# WHAT YOU NEED TO DO
Going through the material below, please gather all lines with the word "down" in them.

# RECORDS TO PROCESS
# # #

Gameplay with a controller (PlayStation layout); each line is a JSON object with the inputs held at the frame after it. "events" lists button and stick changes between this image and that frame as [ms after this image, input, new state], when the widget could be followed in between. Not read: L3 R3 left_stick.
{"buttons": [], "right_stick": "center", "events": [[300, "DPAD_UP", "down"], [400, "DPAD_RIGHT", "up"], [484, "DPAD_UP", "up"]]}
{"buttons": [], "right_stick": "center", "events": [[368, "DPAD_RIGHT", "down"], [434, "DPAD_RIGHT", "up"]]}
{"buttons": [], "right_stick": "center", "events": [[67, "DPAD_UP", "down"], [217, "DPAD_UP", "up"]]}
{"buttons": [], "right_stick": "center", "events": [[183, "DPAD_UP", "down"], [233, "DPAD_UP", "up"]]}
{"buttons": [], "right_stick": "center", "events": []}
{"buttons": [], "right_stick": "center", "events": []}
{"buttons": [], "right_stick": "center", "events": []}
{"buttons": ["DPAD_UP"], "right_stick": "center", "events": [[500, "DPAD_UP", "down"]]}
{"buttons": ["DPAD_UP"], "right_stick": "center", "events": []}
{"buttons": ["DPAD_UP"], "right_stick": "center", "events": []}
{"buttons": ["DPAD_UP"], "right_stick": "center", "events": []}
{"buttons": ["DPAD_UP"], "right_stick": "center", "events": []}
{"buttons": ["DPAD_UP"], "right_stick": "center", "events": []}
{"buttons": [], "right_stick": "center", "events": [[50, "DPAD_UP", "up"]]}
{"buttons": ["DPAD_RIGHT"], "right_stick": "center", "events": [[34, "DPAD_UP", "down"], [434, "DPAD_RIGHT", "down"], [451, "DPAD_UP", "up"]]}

# # #

# SOLUTION TO THIS TASK
{"buttons": [], "right_stick": "center", "events": [[300, "DPAD_UP", "down"], [400, "DPAD_RIGHT", "up"], [484, "DPAD_UP", "up"]]}
{"buttons": [], "right_stick": "center", "events": [[368, "DPAD_RIGHT", "down"], [434, "DPAD_RIGHT", "up"]]}
{"buttons": [], "right_stick": "center", "events": [[67, "DPAD_UP", "down"], [217, "DPAD_UP", "up"]]}
{"buttons": [], "right_stick": "center", "events": [[183, "DPAD_UP", "down"], [233, "DPAD_UP", "up"]]}
{"buttons": ["DPAD_UP"], "right_stick": "center", "events": [[500, "DPAD_UP", "down"]]}
{"buttons": ["DPAD_RIGHT"], "right_stick": "center", "events": [[34, "DPAD_UP", "down"], [434, "DPAD_RIGHT", "down"], [451, "DPAD_UP", "up"]]}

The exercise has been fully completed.